*INSTRUCTIONS FOR THE TASK*: Using the records below, output the stretch that opens with the line containing "M 1031,3 L 1080,3" and closes with the line containing "M 469,495 L", exactly and including both lines, with nothing more.

(Collected data entries)

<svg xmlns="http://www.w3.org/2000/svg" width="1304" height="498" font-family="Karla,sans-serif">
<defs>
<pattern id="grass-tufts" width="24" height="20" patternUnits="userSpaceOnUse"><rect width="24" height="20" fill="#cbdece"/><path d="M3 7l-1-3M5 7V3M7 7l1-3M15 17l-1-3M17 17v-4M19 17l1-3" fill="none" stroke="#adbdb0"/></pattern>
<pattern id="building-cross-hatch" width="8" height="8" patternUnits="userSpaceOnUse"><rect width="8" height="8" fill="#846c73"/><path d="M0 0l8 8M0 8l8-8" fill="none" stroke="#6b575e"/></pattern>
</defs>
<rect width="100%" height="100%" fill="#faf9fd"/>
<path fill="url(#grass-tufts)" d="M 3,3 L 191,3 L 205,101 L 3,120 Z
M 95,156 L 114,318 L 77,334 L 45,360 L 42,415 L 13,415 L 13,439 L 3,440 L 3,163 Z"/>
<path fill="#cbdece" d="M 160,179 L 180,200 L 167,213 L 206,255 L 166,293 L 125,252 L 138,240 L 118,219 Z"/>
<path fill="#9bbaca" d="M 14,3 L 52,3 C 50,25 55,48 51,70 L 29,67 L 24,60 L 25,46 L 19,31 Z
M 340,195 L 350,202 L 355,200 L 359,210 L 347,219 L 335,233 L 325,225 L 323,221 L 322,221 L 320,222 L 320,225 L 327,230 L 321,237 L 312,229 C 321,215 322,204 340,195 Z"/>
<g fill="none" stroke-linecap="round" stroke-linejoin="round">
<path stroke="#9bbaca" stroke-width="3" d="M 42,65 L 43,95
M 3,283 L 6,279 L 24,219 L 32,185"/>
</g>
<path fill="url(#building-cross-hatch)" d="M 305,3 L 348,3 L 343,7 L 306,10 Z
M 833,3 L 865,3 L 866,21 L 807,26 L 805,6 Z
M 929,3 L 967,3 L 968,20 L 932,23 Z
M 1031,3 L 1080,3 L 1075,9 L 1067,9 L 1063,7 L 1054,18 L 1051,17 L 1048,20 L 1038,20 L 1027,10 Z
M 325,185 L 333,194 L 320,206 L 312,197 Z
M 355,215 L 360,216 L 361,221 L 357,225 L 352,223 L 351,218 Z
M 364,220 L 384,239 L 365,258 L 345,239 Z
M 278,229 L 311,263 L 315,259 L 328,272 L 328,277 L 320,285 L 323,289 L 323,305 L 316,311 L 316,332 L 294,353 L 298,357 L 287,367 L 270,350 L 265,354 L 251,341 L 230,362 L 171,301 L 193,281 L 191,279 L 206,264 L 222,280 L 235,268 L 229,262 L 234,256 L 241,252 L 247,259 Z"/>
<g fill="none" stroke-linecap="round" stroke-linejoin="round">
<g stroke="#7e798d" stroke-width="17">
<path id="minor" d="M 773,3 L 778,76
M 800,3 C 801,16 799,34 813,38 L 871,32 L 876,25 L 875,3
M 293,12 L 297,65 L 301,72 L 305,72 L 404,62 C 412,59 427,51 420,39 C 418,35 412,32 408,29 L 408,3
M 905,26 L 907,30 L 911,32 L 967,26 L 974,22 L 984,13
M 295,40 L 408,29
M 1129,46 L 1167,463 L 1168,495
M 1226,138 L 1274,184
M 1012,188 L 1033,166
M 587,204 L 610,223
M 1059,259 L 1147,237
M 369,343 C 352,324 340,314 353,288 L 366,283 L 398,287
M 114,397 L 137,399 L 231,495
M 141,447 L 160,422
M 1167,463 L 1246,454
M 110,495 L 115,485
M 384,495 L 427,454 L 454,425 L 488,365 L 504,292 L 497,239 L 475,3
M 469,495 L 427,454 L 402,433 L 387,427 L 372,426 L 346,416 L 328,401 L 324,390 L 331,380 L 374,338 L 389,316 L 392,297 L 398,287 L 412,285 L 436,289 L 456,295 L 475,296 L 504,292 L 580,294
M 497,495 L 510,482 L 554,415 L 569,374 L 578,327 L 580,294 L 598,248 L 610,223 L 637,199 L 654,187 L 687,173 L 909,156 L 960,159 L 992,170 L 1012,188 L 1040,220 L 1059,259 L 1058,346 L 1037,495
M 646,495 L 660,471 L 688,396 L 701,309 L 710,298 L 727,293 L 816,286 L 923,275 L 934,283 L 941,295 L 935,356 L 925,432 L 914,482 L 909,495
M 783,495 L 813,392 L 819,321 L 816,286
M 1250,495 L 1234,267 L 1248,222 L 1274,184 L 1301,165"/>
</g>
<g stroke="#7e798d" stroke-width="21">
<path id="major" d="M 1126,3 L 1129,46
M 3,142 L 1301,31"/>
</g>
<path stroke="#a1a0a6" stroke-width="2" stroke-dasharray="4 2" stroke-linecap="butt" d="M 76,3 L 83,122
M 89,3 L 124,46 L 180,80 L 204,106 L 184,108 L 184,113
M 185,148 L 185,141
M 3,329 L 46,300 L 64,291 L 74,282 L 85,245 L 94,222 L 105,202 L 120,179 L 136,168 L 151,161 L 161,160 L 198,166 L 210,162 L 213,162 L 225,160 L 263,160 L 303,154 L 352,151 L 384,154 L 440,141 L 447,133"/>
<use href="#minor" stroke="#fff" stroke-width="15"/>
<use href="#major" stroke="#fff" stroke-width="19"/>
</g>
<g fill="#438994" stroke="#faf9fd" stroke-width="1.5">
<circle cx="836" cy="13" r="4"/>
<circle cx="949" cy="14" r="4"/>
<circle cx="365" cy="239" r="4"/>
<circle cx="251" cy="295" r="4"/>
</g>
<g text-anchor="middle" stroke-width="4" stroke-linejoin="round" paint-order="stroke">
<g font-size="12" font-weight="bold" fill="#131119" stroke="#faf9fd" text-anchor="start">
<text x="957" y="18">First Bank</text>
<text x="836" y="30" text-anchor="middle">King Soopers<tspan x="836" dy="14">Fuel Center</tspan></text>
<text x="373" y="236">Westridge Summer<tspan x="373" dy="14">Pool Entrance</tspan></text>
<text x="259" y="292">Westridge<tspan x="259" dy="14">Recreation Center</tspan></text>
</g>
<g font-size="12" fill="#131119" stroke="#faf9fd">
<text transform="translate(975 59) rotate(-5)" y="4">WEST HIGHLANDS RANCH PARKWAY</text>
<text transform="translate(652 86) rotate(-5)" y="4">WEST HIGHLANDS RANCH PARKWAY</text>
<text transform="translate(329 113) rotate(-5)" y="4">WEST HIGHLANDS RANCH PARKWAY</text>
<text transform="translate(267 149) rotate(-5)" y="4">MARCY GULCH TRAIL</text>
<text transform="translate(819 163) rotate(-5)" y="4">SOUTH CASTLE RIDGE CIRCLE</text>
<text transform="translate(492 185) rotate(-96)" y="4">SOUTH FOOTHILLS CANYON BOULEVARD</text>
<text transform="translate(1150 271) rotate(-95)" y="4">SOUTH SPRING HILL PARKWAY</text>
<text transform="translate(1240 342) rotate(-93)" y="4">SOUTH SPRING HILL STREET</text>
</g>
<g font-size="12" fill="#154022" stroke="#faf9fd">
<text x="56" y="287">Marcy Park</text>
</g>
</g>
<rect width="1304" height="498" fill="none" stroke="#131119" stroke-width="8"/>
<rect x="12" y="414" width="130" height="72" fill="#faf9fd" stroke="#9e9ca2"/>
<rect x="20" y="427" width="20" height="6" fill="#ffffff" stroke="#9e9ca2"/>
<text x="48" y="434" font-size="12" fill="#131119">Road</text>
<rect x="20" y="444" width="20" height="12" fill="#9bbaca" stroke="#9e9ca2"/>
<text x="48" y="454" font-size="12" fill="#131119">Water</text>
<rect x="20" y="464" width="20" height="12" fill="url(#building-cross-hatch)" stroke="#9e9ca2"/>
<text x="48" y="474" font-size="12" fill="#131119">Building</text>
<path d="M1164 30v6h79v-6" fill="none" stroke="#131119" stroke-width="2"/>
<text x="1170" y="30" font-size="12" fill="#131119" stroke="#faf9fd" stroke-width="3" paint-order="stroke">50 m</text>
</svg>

*PROBLEM SOLUTION*:
M 1031,3 L 1080,3 L 1075,9 L 1067,9 L 1063,7 L 1054,18 L 1051,17 L 1048,20 L 1038,20 L 1027,10 Z
M 325,185 L 333,194 L 320,206 L 312,197 Z
M 355,215 L 360,216 L 361,221 L 357,225 L 352,223 L 351,218 Z
M 364,220 L 384,239 L 365,258 L 345,239 Z
M 278,229 L 311,263 L 315,259 L 328,272 L 328,277 L 320,285 L 323,289 L 323,305 L 316,311 L 316,332 L 294,353 L 298,357 L 287,367 L 270,350 L 265,354 L 251,341 L 230,362 L 171,301 L 193,281 L 191,279 L 206,264 L 222,280 L 235,268 L 229,262 L 234,256 L 241,252 L 247,259 Z"/>
<g fill="none" stroke-linecap="round" stroke-linejoin="round">
<g stroke="#7e798d" stroke-width="17">
<path id="minor" d="M 773,3 L 778,76
M 800,3 C 801,16 799,34 813,38 L 871,32 L 876,25 L 875,3
M 293,12 L 297,65 L 301,72 L 305,72 L 404,62 C 412,59 427,51 420,39 C 418,35 412,32 408,29 L 408,3
M 905,26 L 907,30 L 911,32 L 967,26 L 974,22 L 984,13
M 295,40 L 408,29
M 1129,46 L 1167,463 L 1168,495
M 1226,138 L 1274,184
M 1012,188 L 1033,166
M 587,204 L 610,223
M 1059,259 L 1147,237
M 369,343 C 352,324 340,314 353,288 L 366,283 L 398,287
M 114,397 L 137,399 L 231,495
M 141,447 L 160,422
M 1167,463 L 1246,454
M 110,495 L 115,485
M 384,495 L 427,454 L 454,425 L 488,365 L 504,292 L 497,239 L 475,3
M 469,495 L 427,454 L 402,433 L 387,427 L 372,426 L 346,416 L 328,401 L 324,390 L 331,380 L 374,338 L 389,316 L 392,297 L 398,287 L 412,285 L 436,289 L 456,295 L 475,296 L 504,292 L 580,294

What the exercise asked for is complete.